India has tightened regulation of Big Tech firms in recent years, and ordered content takedowns. Dozens of lawyers, journalists and activists were also found to have been hacked by the Pegasus spyware last year.
Indian authorities have declined to say whether the government had purchased Pegasus spyware for surveillance.
Now, the new CERT-In rules can be used to keep close tabs on more citizens, said Ranjana Kumari, an activist and director of the Centre for Social Research in New Delhi.
"The government has already been increasing its control of the internet to clamp down on any dissent, and people are already under increasing surveillance," she said.
"These new rules make it even worse."
While authorities have clarified that the rules do not apply to corporate VPNs, ProtonVPN said they are "are an assault on privacy and threaten to put citizens under a microscope of surveillance," adding that it would maintain its no-logs policy.
Surfshark also has a "strict no-logs policy, which means that we don't collect or share our customer browsing data or any usage information," said Gytis Malinauskas, its legal head.
"Even technically, we would not be able to comply with the logging requirements," he added.
A spokesperson for NordVPN, one of the world's largest providers, said that while they welcomed the government's "intentions to improve the state of cybersecurity ... we believe that the discussion period should be extended".

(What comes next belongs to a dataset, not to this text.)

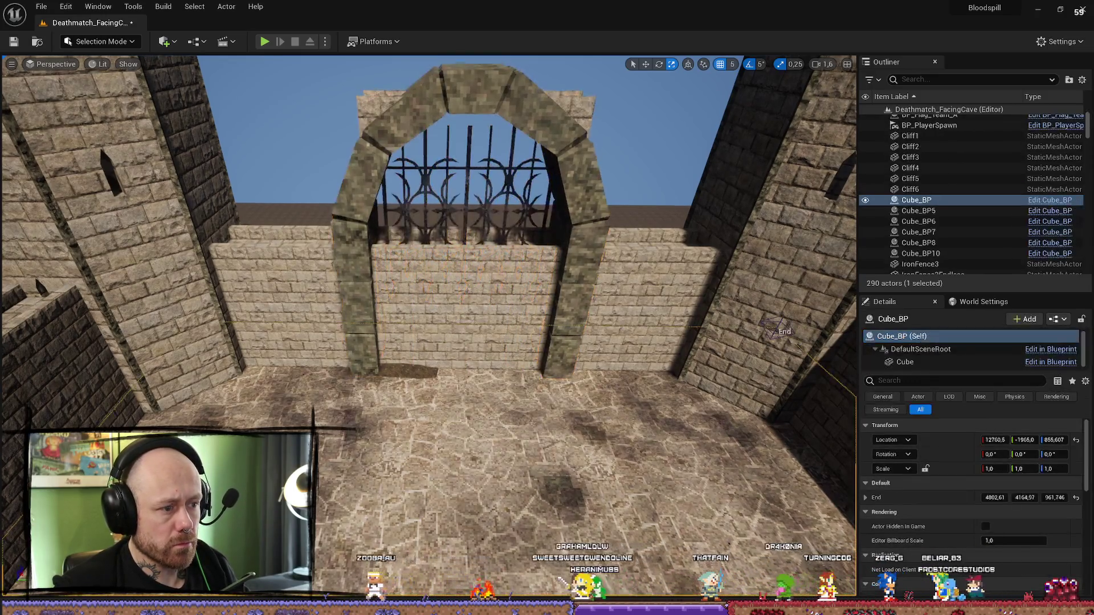
pyautogui.press('f')
pyautogui.click(470, 330)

"If it comes to it - we will consider removing (our) presence from India."
The Information Technology Industry Council, a global coalition, said the new directives - including the "overbroad" definition of reportable incidents and six-hour reporting timeline - could "actually undermine cybersecurity".
The risk of surveillance for millions of people is exacerbated by the data retention mandate in CERT-In's directive, said Raman Jit Singh Chima, Asia Pacific policy director at Access Now, in an open letter on Jun. 1.

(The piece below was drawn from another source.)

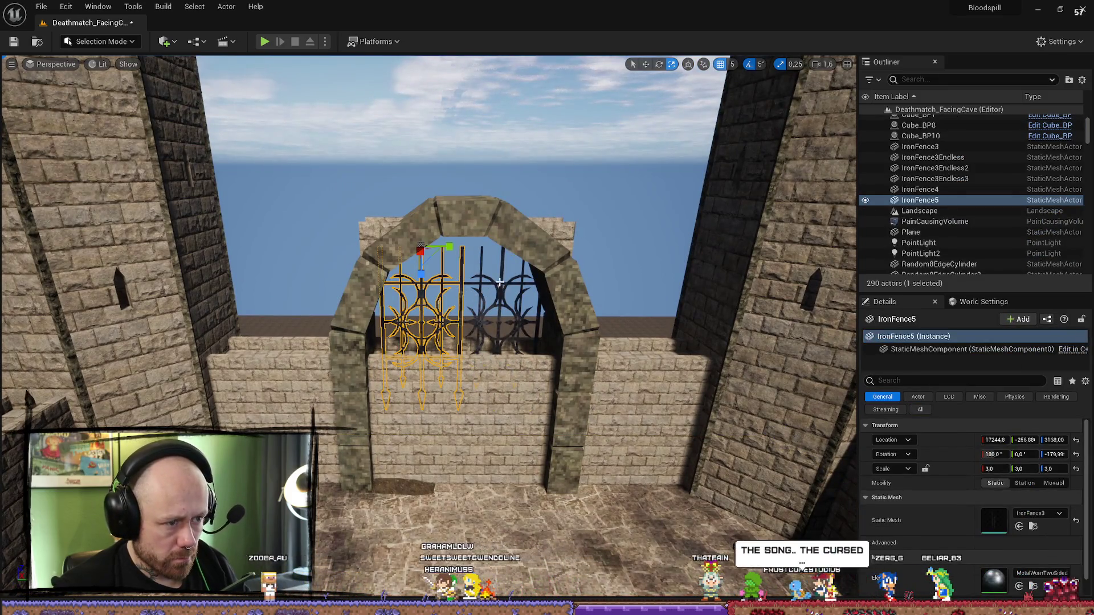
pyautogui.keyDown('ctrl'); pyautogui.click(542, 296); pyautogui.keyUp('ctrl')
pyautogui.press('w')
pyautogui.press('r')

"Requiring service providers, including VPN providers, to log information that they may otherwise not collect, for five years or more, violates the right to privacy protected by the Indian Constitution," he said.
India's information technology ministry could not be reached for comment.
Authorities have declined requests from tech firms and digital rights groups to delay implementation, and have said the reporting timeline is "very generous."
Everyone at risk
India is not the only country cracking down on VPNs.
Russia banned several VPN services last year as part of a wider campaign that critics say curbs internet freedom, although it has failed to block them entirely.
Russia's moves to block global news sites and social media platforms after its invasion of Ukraine - similar to China's "Great Firewall" - have led to concerns that the internet is splitting along geopolitical lines, digitally isolating people.
India's new directive was drawn up with little consultation with the tech industry or with civil society organisations, said Prateek Waghre, policy director at Internet Freedom Foundation, a digital rights advocacy group in Delhi.
"Because of that there are now a bunch of directions that are ambiguous, with a tremendous compliance burden, including potential imprisonment for non-compliance," he said.
The rules have the potential to cause a great deal of harm, particularly in the absence of a data protection law, he added.
"While there is a clear need for enhanced cybersecurity, when you ask for indiscriminate data collection, everyone is at risk - and there is greater risk for people already at risk, such as activists, journalists, dissenters, minorities."